Bu orospu fetoyu siz bela ettiniz başımıza. Siz bankalarını açtınız. Siz adına parala bastırdınız. Siz yere göğe sığdıramadınız. Siz ne isterse verdiniz. Siz el ele verip orduyu perişan ettiniz. Siz o katlettiğiniz generallerin yerine fetöcü askerleri atadınız. Bunları yaparken de "ben bu davanın savcısıyım" diyene onay verdiniz. Siz kaç kişinin hayatını söndürdünüz. Şimdi kalkmış yok kahramanlık yok bilmem ne cart curt...
Geç bunları anam babammm geç bunları... (mevzusu bile beni boğuyor, o nedenle kısa kestim)

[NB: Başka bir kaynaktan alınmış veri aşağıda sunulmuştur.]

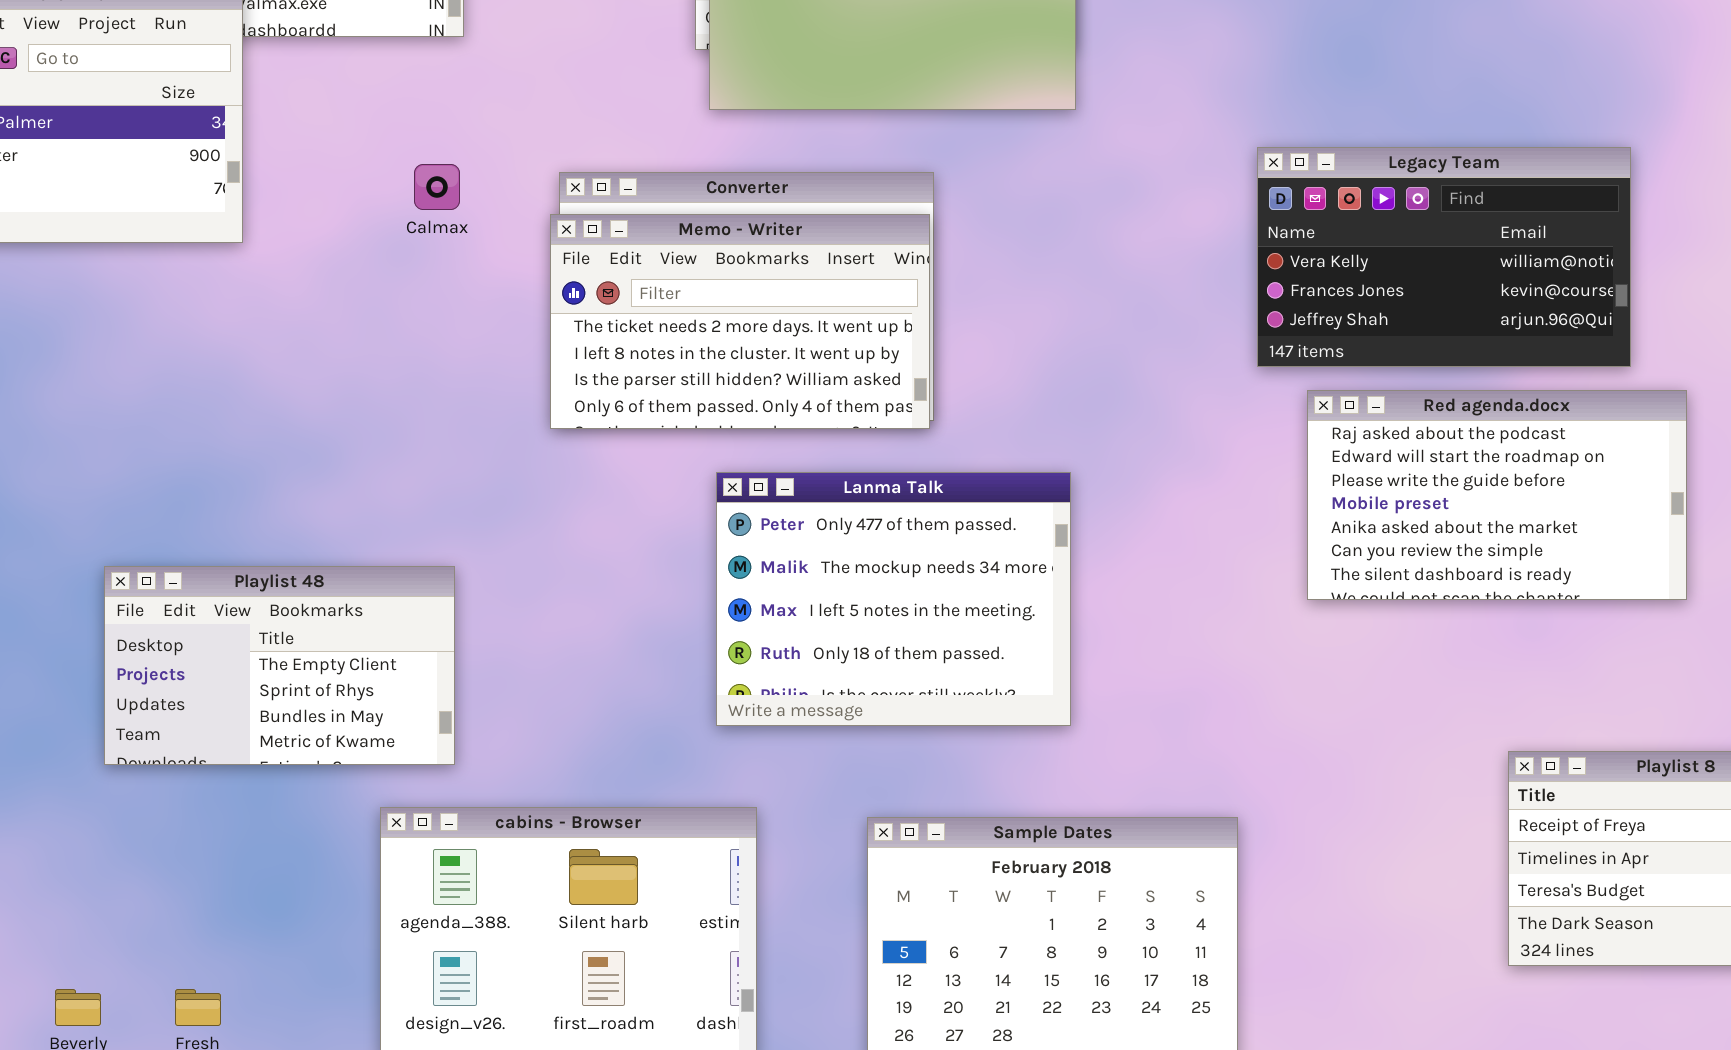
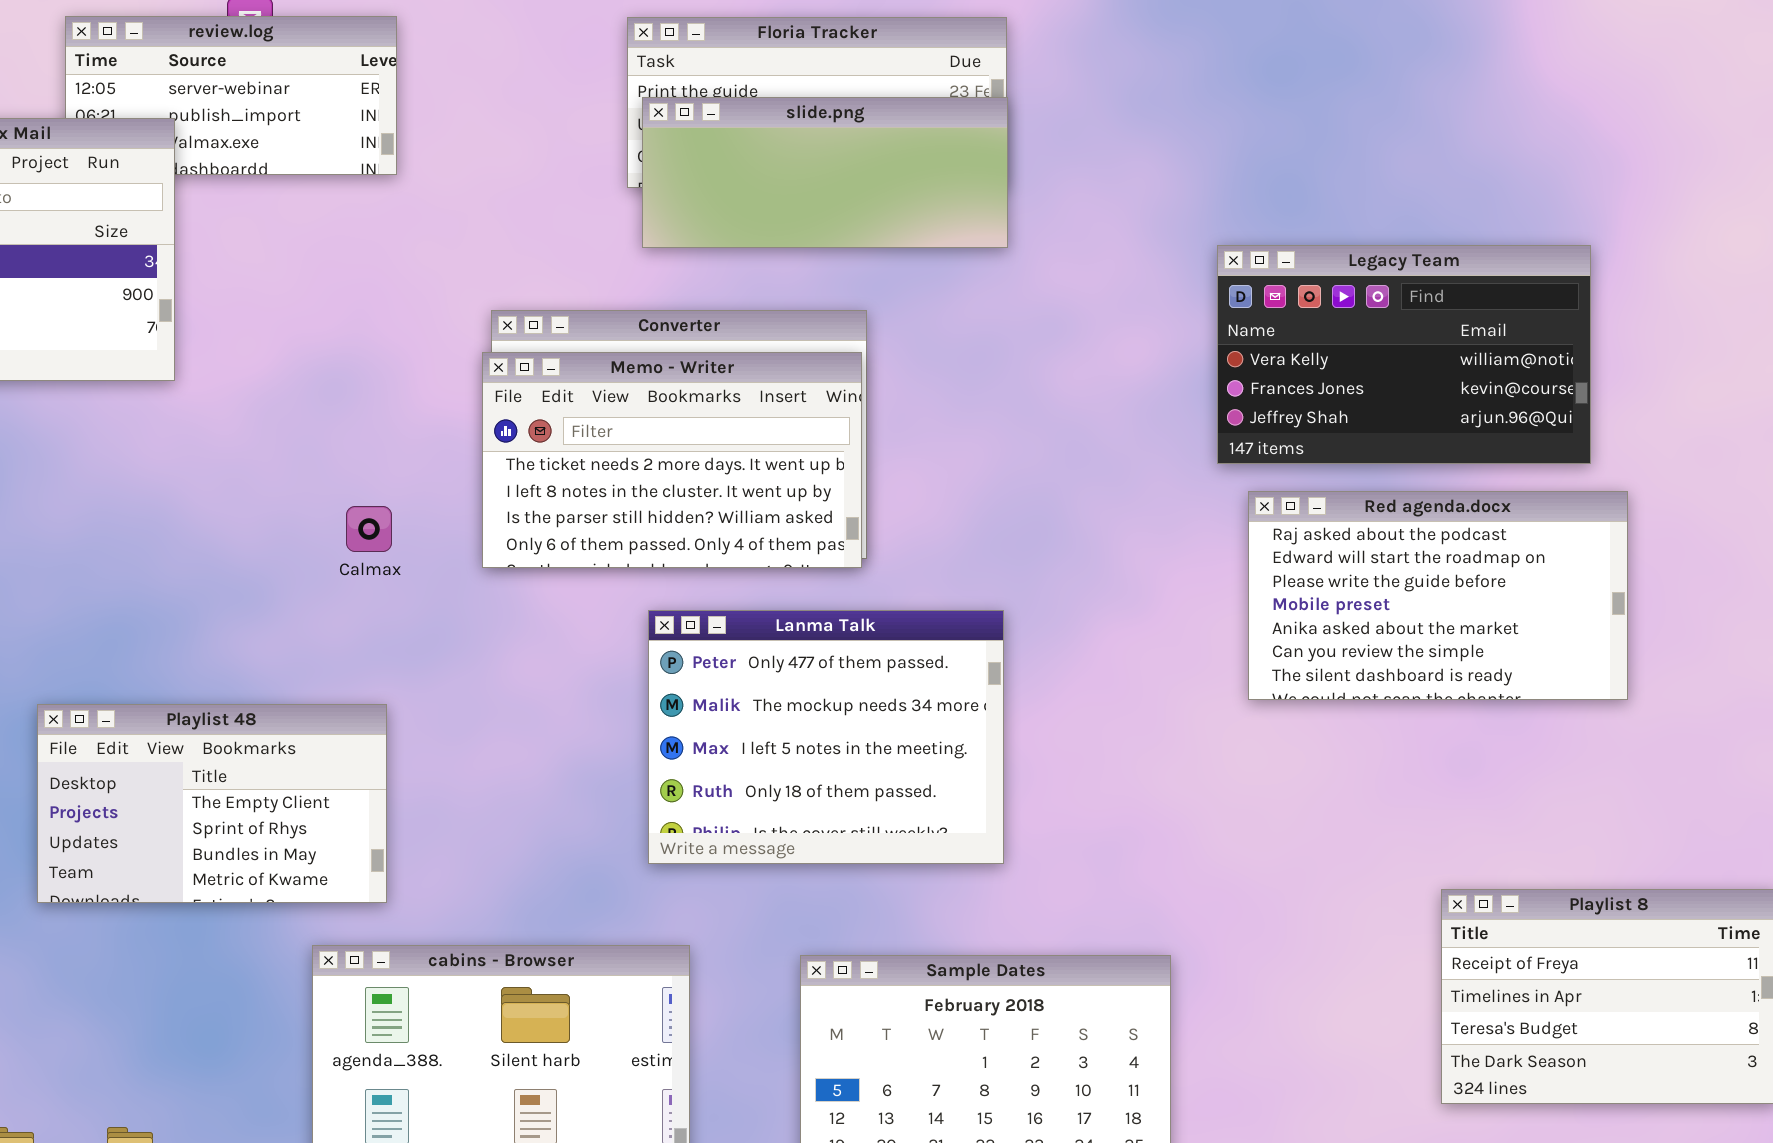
Legacy Team: [1257,147,1631,367] -> [1217,245,1591,464], moved
Calmax: [414,164,460,210] -> [346,506,392,552], moved
Red agenda.docx: [1307,390,1687,600] -> [1248,491,1628,700], moved

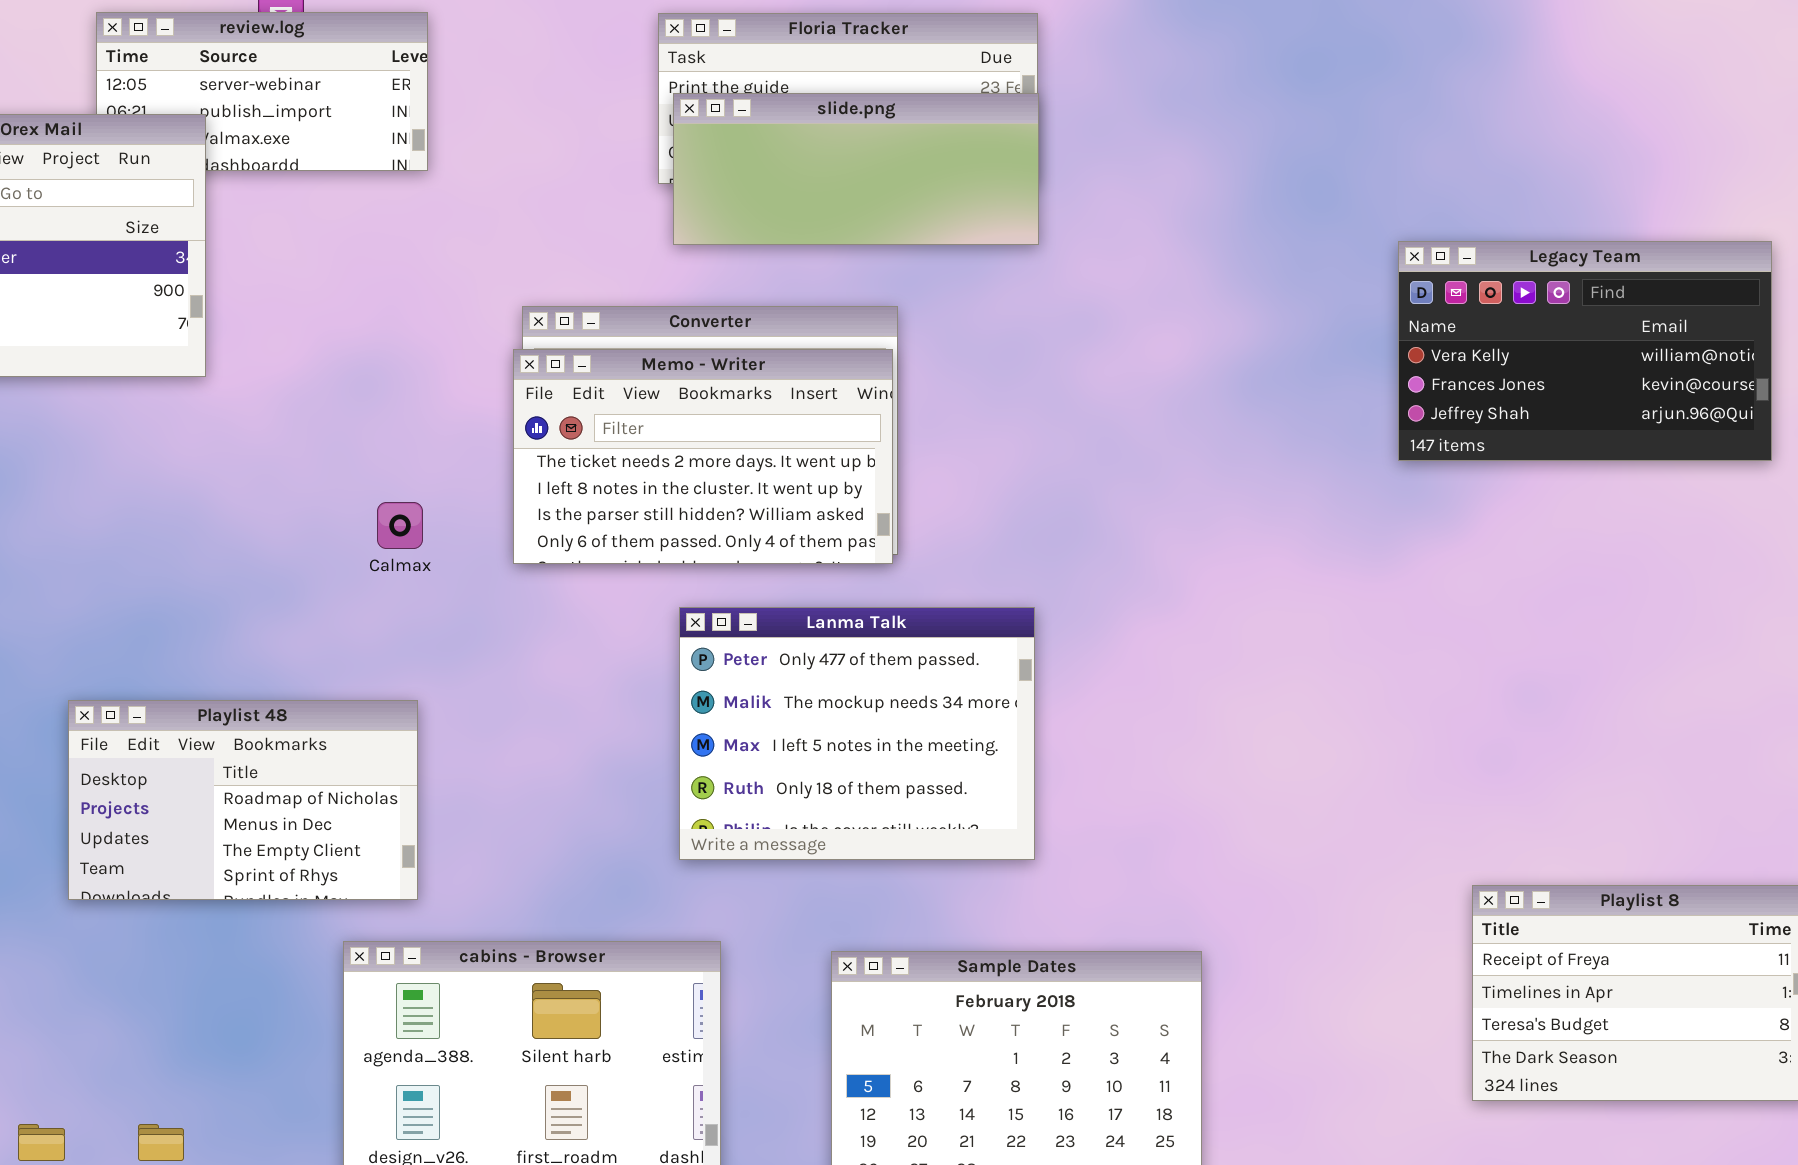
Legacy Team: [1217,245,1591,464] -> [1398,241,1772,461], moved
Red agenda.docx: [1248,491,1628,700] -> none, closed
Playlist 48: [37,704,387,903] -> [68,700,418,900], scrolled up 2 rows

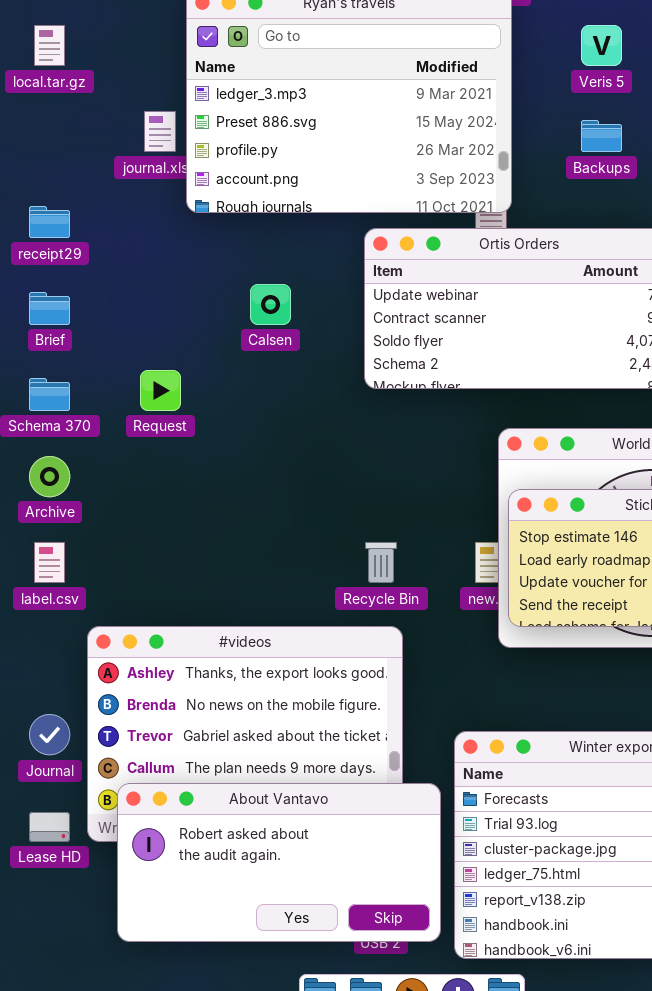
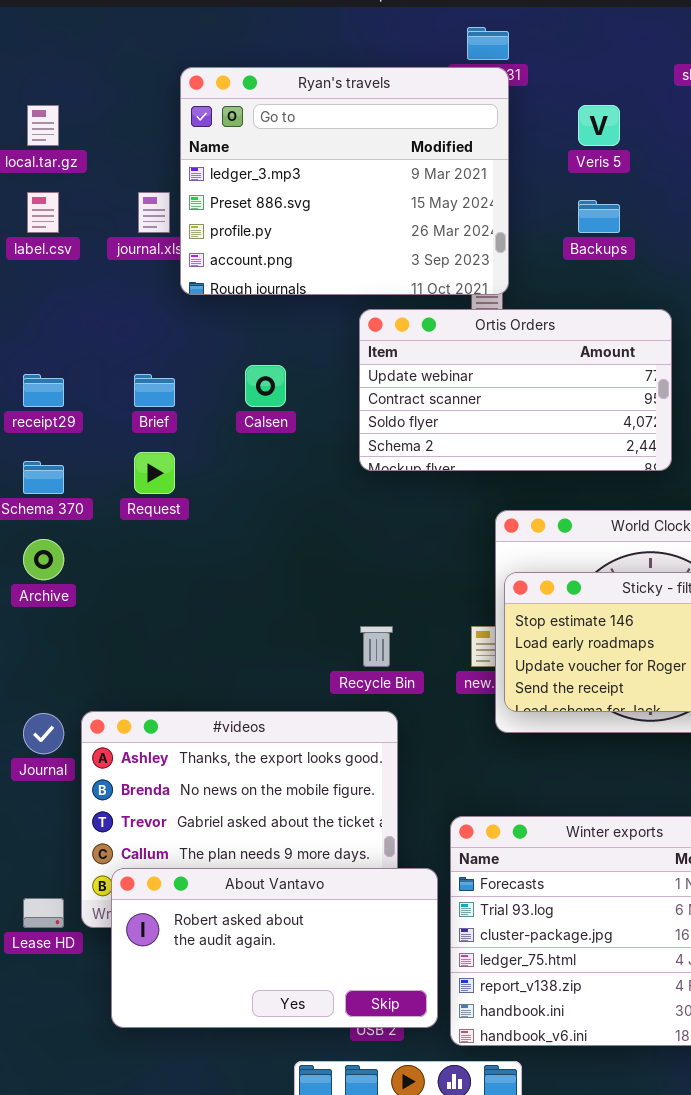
receipt29: [29,206,70,238] -> [23,374,64,407], moved
Brief: [29,292,70,325] -> [134,374,175,407], moved
label.csv: [34,542,65,583] -> [27,192,59,233], moved
Journal: [29,714,70,755] -> [23,713,64,754], moved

Üstat yazınızı beğenerek okudum. Affınıza sığınarak bende bir 15 temmuz şiirimi paylaşacağım. Sürçü lisan eyler isem affola...
Direniş
I
Cellatları kan tutmaz çocuk
Merhamet umma ruhunu şeytana satmış kölelerden
Medet bekleme kokuşmuş sevgilerinden
Kaypak olur sevdaları
Çürüktür onların içi çürük
Kırsan kemiklerini, ihanet akar iliklerinden
Tanı onları çocuk tanı
Sinsi gülüşlerinden tanı
Marazlı dostluklarından, yaldızlı cüppelerinden tanı
Tanı ki…
Bu kanı bozuklardan önce ülkeni, sonra kendini koru
II
Bir temmuz akşamı geldiler
Uçakları
Tankları
Üniformalı itleriyle geldiler
Lanetli bakışları
Salyalı ağızları
Satılmış yürekleriyle geldiler
III
Sende geldin çocuk
Oyuncak kamyonunla geldin
Bu putperestlere inat, bu sırtlanları alkışlayanlara inat
Kocaman yüreğinle geldin ve direndin
Direndik kadın erkek, çoluk çocuk
Direndik yalın yürek
Bir deli ırmak olduk, aktık hainlerin üstüne
Ezanımız susmasın, bayrağımız inmesin diye
Çomak soktuk ihanetin tekerine
Dalımıza leş kargaları konmasın istedik
Denizimizde martılar, göğümüzde kuşlar ölmesin istedik
Destan yazdık kanımızla
Çatımıza güvercinler konsun, dağımızda ceylanlar uyusun istedik
IV
Dilde tekbir… Elde bayrak… Ebabil gibi yağdık üstlerine
Aç gözlerini sis bürüsün diye yaktık tarlamızı tapanımızı
Çiğnetmedik vatan toprağını kanlı toynaklara
Çakal sürüsüne teslim olmadık
Kuş teleği gibi güçlendik kırıldıkça
İçtik şehadet şerbetini
Kurban olduk ay yıldız bayrağa
Her birimiz çelik yumruk, her birimiz Ömer Halisdemir
Alıcı kuş olduk çöktük ümüklerine
Ulubatlı Hasan olduk
Diktik ay yıldızlı bayrağı tankların çeliğine
V
Varsın geçmesin adımız tarih kitaplarında
Varsın senaryo sansınlar, varsın tiyatro desinler bu vahşi kıyıma
Biz destanımızı meydanlara yazdık
Yazdık puştun alnının çatına
Bu vahşet… Bu zulüm…
Dokunmaz bize dokunmasına da
Bizden olup ta… Bizi sırt çevirenler yok mu?